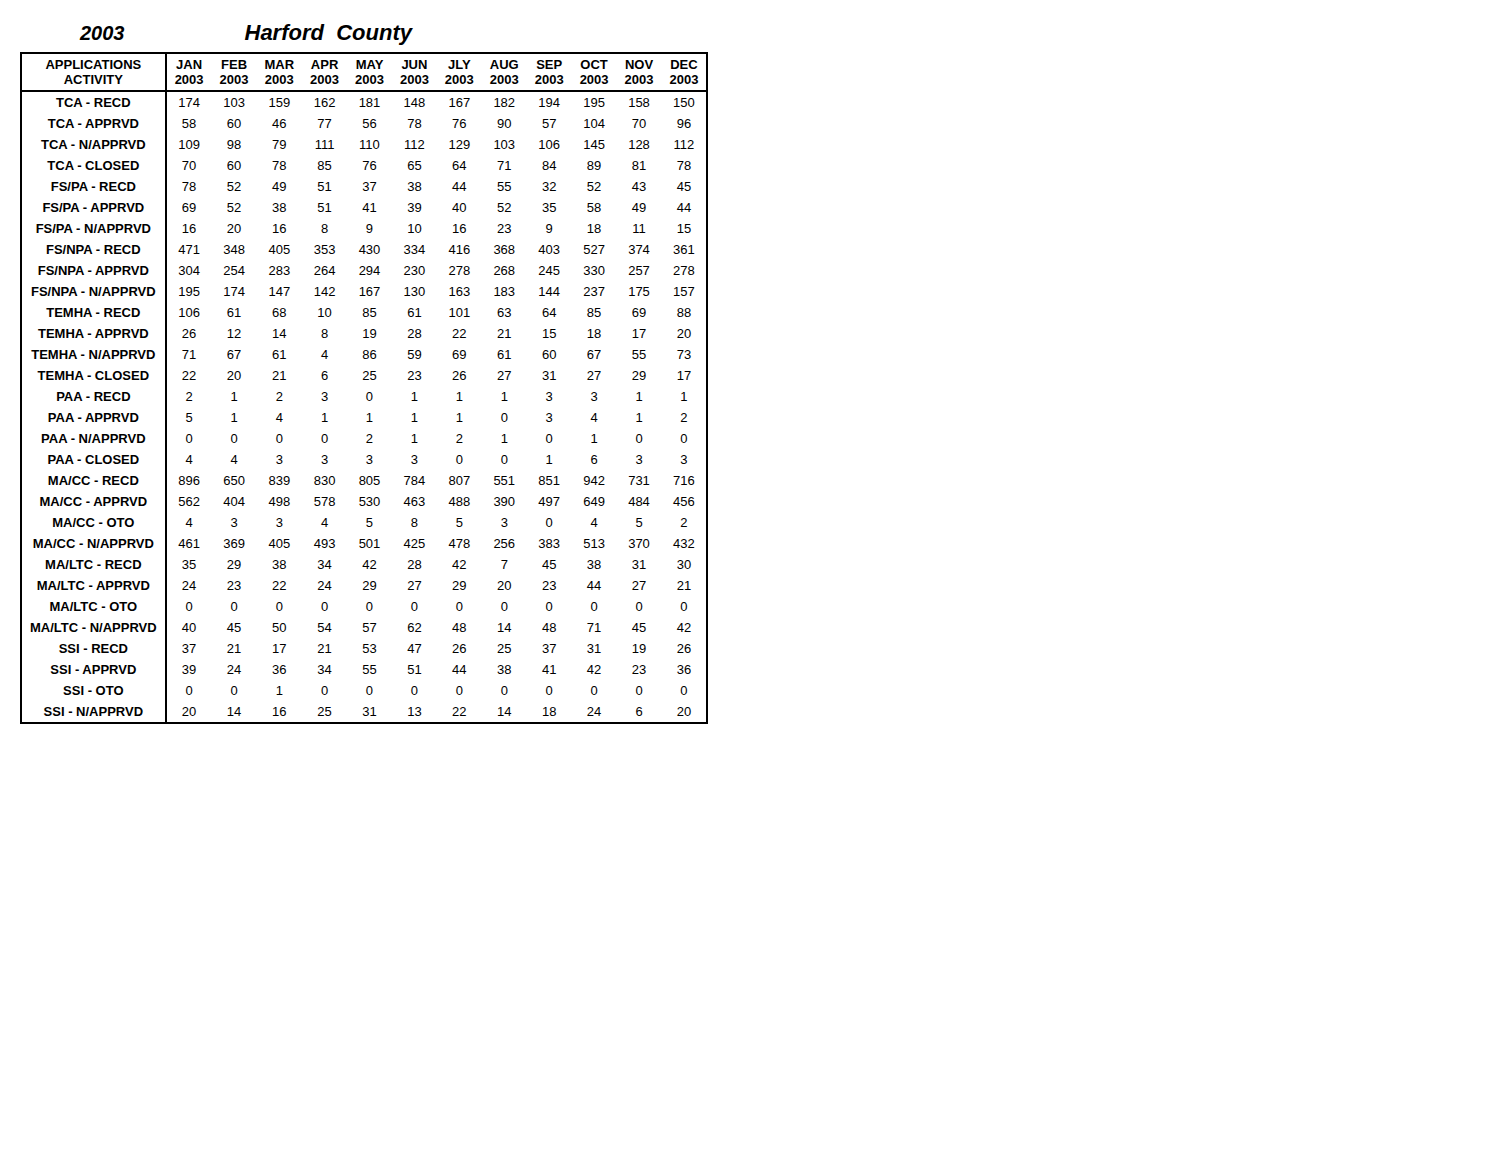2003 Harford County
| APPLICATIONS ACTIVITY | JAN 2003 | FEB 2003 | MAR 2003 | APR 2003 | MAY 2003 | JUN 2003 | JLY 2003 | AUG 2003 | SEP 2003 | OCT 2003 | NOV 2003 | DEC 2003 |
| --- | --- | --- | --- | --- | --- | --- | --- | --- | --- | --- | --- | --- |
| TCA - RECD | 174 | 103 | 159 | 162 | 181 | 148 | 167 | 182 | 194 | 195 | 158 | 150 |
| TCA - APPRVD | 58 | 60 | 46 | 77 | 56 | 78 | 76 | 90 | 57 | 104 | 70 | 96 |
| TCA - N/APPRVD | 109 | 98 | 79 | 111 | 110 | 112 | 129 | 103 | 106 | 145 | 128 | 112 |
| TCA - CLOSED | 70 | 60 | 78 | 85 | 76 | 65 | 64 | 71 | 84 | 89 | 81 | 78 |
| FS/PA - RECD | 78 | 52 | 49 | 51 | 37 | 38 | 44 | 55 | 32 | 52 | 43 | 45 |
| FS/PA - APPRVD | 69 | 52 | 38 | 51 | 41 | 39 | 40 | 52 | 35 | 58 | 49 | 44 |
| FS/PA - N/APPRVD | 16 | 20 | 16 | 8 | 9 | 10 | 16 | 23 | 9 | 18 | 11 | 15 |
| FS/NPA - RECD | 471 | 348 | 405 | 353 | 430 | 334 | 416 | 368 | 403 | 527 | 374 | 361 |
| FS/NPA - APPRVD | 304 | 254 | 283 | 264 | 294 | 230 | 278 | 268 | 245 | 330 | 257 | 278 |
| FS/NPA - N/APPRVD | 195 | 174 | 147 | 142 | 167 | 130 | 163 | 183 | 144 | 237 | 175 | 157 |
| TEMHA - RECD | 106 | 61 | 68 | 10 | 85 | 61 | 101 | 63 | 64 | 85 | 69 | 88 |
| TEMHA - APPRVD | 26 | 12 | 14 | 8 | 19 | 28 | 22 | 21 | 15 | 18 | 17 | 20 |
| TEMHA - N/APPRVD | 71 | 67 | 61 | 4 | 86 | 59 | 69 | 61 | 60 | 67 | 55 | 73 |
| TEMHA - CLOSED | 22 | 20 | 21 | 6 | 25 | 23 | 26 | 27 | 31 | 27 | 29 | 17 |
| PAA - RECD | 2 | 1 | 2 | 3 | 0 | 1 | 1 | 1 | 3 | 3 | 1 | 1 |
| PAA - APPRVD | 5 | 1 | 4 | 1 | 1 | 1 | 1 | 0 | 3 | 4 | 1 | 2 |
| PAA - N/APPRVD | 0 | 0 | 0 | 0 | 2 | 1 | 2 | 1 | 0 | 1 | 0 | 0 |
| PAA - CLOSED | 4 | 4 | 3 | 3 | 3 | 3 | 0 | 0 | 1 | 6 | 3 | 3 |
| MA/CC - RECD | 896 | 650 | 839 | 830 | 805 | 784 | 807 | 551 | 851 | 942 | 731 | 716 |
| MA/CC - APPRVD | 562 | 404 | 498 | 578 | 530 | 463 | 488 | 390 | 497 | 649 | 484 | 456 |
| MA/CC - OTO | 4 | 3 | 3 | 4 | 5 | 8 | 5 | 3 | 0 | 4 | 5 | 2 |
| MA/CC - N/APPRVD | 461 | 369 | 405 | 493 | 501 | 425 | 478 | 256 | 383 | 513 | 370 | 432 |
| MA/LTC - RECD | 35 | 29 | 38 | 34 | 42 | 28 | 42 | 7 | 45 | 38 | 31 | 30 |
| MA/LTC - APPRVD | 24 | 23 | 22 | 24 | 29 | 27 | 29 | 20 | 23 | 44 | 27 | 21 |
| MA/LTC - OTO | 0 | 0 | 0 | 0 | 0 | 0 | 0 | 0 | 0 | 0 | 0 | 0 |
| MA/LTC - N/APPRVD | 40 | 45 | 50 | 54 | 57 | 62 | 48 | 14 | 48 | 71 | 45 | 42 |
| SSI - RECD | 37 | 21 | 17 | 21 | 53 | 47 | 26 | 25 | 37 | 31 | 19 | 26 |
| SSI - APPRVD | 39 | 24 | 36 | 34 | 55 | 51 | 44 | 38 | 41 | 42 | 23 | 36 |
| SSI - OTO | 0 | 0 | 1 | 0 | 0 | 0 | 0 | 0 | 0 | 0 | 0 | 0 |
| SSI - N/APPRVD | 20 | 14 | 16 | 25 | 31 | 13 | 22 | 14 | 18 | 24 | 6 | 20 |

++++++++++++++++++++

» About this exercise:
In the records above, locate each line with the word "TEMHA". Copy all such lines.

» Response area:
| TEMHA - RECD | 106 | 61 | 68 | 10 | 85 | 61 | 101 | 63 | 64 | 85 | 69 | 88 |
| TEMHA - APPRVD | 26 | 12 | 14 | 8 | 19 | 28 | 22 | 21 | 15 | 18 | 17 | 20 |
| TEMHA - N/APPRVD | 71 | 67 | 61 | 4 | 86 | 59 | 69 | 61 | 60 | 67 | 55 | 73 |
| TEMHA - CLOSED | 22 | 20 | 21 | 6 | 25 | 23 | 26 | 27 | 31 | 27 | 29 | 17 |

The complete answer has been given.